João Chagas

João Pinheiro Chagas

João Pinheiro Chagas (1863-1925) nasceu no Rio de Janeiro, Brasil, e faleceu no Estoril. Foi preso por defender ideias republicanas radicais no jornal A República Portuguesa, fundado por si em 1892. Chefiou em 1911 o primeiro governo constitucional. Foram publicados postumamente o Diário de um Condenado Político (1929) e a Correspondência Literária e Política (1937).




DIÁRIO DE UM CONDENADO POLÍTICO

(extracto)

Em virtude de circunstâncias que perderam interesse e que não vale a pena recordar, os governos do meu país, que tanto timbram em favorecer prevaricadores como se empenham em perseguir os homens de pensamento que ousam dizer-lho, obrigaram-me um dia a abalar, caminho de África, em um navio mercante que, entre tripulação e reses, conduzia a seu bordo funcionários do Estado, negociantes de café e degredados de 1ª classe. Eu pertencia a este número.

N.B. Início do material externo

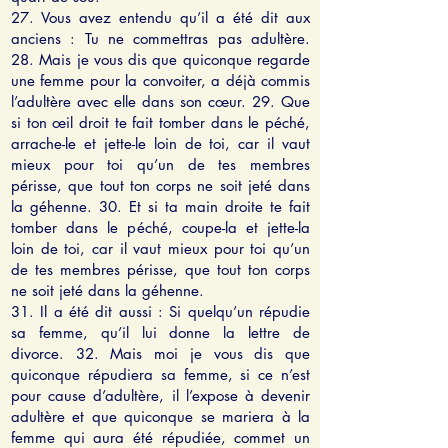
27. Vous avez entendu qu’il a été dit aux
anciens : Tu ne commettras pas adultère.
28. Mais je vous dis que quiconque regarde
une femme pour la convoiter, a déjà commis
l’adultère avec elle dans son cœur. 29. Que
si ton œil droit te fait tomber dans le péché,
arrache-le et jette-le loin de toi, car il vaut
mieux pour toi qu’un de tes membres
périsse, que tout ton corps ne soit jeté dans
la géhenne. 30. Et si ta main droite te fait
tomber dans le péché, coupe-la et jette-la
loin de toi, car il vaut mieux pour toi qu’un
de tes membres périsse, que tout ton corps
ne soit jeté dans la géhenne.
31. Il a été dit aussi : Si quelqu’un répudie
sa femme, qu’il lui donne la lettre de
divorce. 32. Mais moi je vous dis que
quiconque répudiera sa femme, si ce n’est
pour cause d’adultère, il l’expose à devenir
adultère et que quiconque se mariera à la
femme qui aura été répudiée, commet un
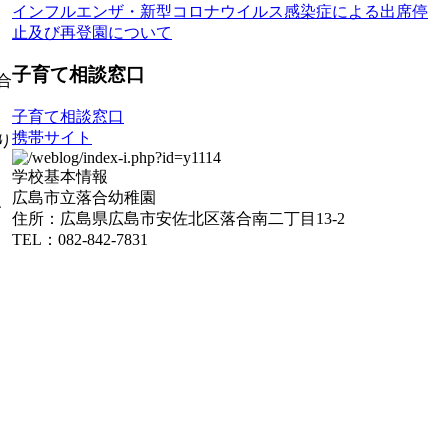
インフルエンザ・新型コロナウイルス感染症による出席停
止及び再登園について
子育て相談窓口
合
子育て相談窓口
携帯サイト
り
学校基本情報
広島市立落合幼稚園
、
住所：広島県広島市安佐北区落合南二丁目13-2
TEL：082-842-7831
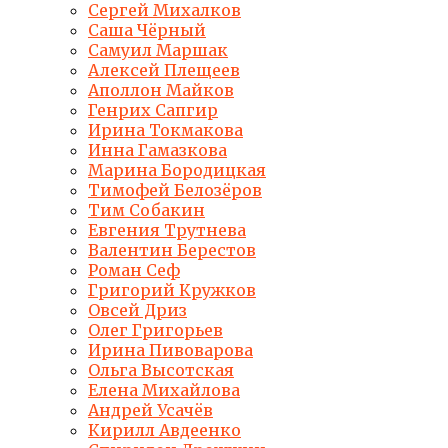
Сергей Михалков
Саша Чёрный
Самуил Маршак
Алексей Плещеев
Аполлон Майков
Генрих Сапгир
Ирина Токмакова
Инна Гамазкова
Марина Бородицкая
Тимофей Белозёров
Тим Собакин
Евгения Трутнева
Валентин Берестов
Роман Сеф
Григорий Кружков
Овсей Дриз
Олег Григорьев
Ирина Пивоварова
Ольга Высотская
Елена Михайлова
Андрей Усачёв
Кирилл Авдеенко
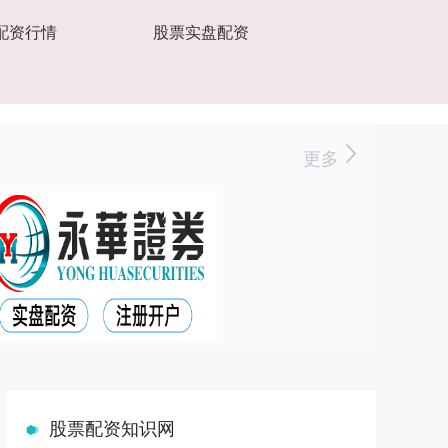
配资行情
股票实盘配资
更多
股票配资知识网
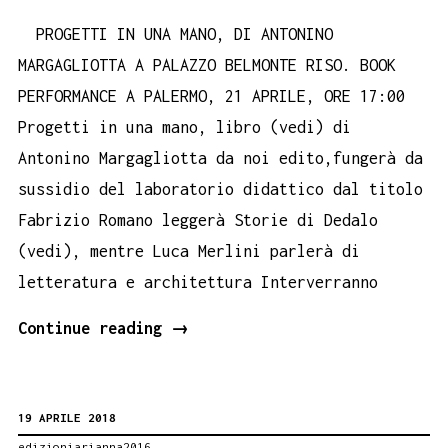
PROGETTI IN UNA MANO, DI ANTONINO
MARGAGLIOTTA A PALAZZO BELMONTE RISO. BOOK
PERFORMANCE A PALERMO, 21 APRILE, ORE 17:00
Progetti in una mano, libro (vedi) di
Antonino Margagliotta da noi edito,fungerà da
sussidio del laboratorio didattico dal titolo
Fabrizio Romano leggerà Storie di Dedalo
(vedi), mentre Luca Merlini parlerà di
letteratura e architettura Interverranno
PROGETTI
Continue reading
→
IN
UNA
19 APRILE 2018
MANO
edizioniarianna2016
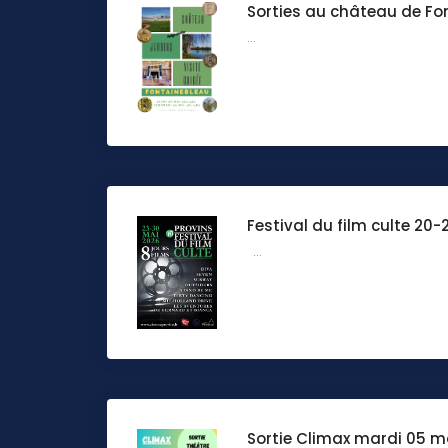
Sorties au château de Fo
...
Festival du film culte 20
...
Sortie Climax mardi 05 m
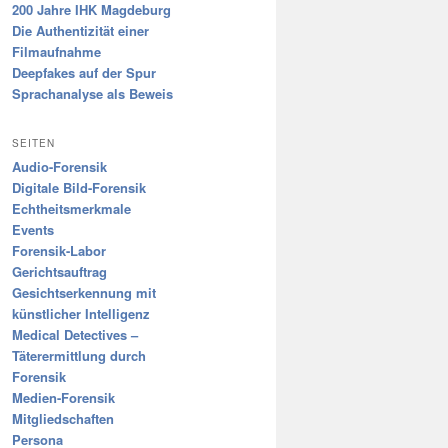
200 Jahre IHK Magdeburg
Die Authentizität einer
Filmaufnahme
Deepfakes auf der Spur
Sprachanalyse als Beweis
SEITEN
Audio-Forensik
Digitale Bild-Forensik
Echtheitsmerkmale
Events
Forensik-Labor
Gerichtsauftrag
Gesichtserkennung mit
künstlicher Intelligenz
Medical Detectives –
Täterermittlung durch
Forensik
Medien-Forensik
Mitgliedschaften
Persona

Durante essa viagem, e, mais tarde, em um presídio de Angola, ao acaso e no desconforto de uma existência violenta, escrevi para um jornal do Porto um grande número das cartas que vão ler-se (1). A essa correspondência chamei impropriamente Diário: não foi isso o que saiu. Obedecendo mais aos impulsos do mau temperamento do que as sugestões do meu instinto literário, desviei-me do plano que primitivamente traçara, e, logo encetado, o meu Diário tinha perdido o seu carácter de memorandum íntimo para passar a ser o que foi, uma obra de combate, estridente e pública. Mas assim a designara antes de a encetar, assim ficou sendo conhecida e assim me obriguei a reproduzi-la. Contém ela, é certo, algumas páginas de fantasia e sonho – fugas de uma alma inquieta, diversões de um espírito sequioso: não são, porém, em tão grande número que lhe imprimam o cunho que perdeu.

(1) Trata-se do jornal A Portuguesa, fundado em 1892, no Porto. Este jornal continuou a tradição de um outro, A República Portuguesa, fundado por João Chagas e proibido em virtude dos constantes ataques às instituições monárquicas veiculados através das suas páginas.

João Chagas, Diário de um Condenado Político, Lisboa, Alfa, 1990. Introdução e notas de António Pedro Manique, p. 15.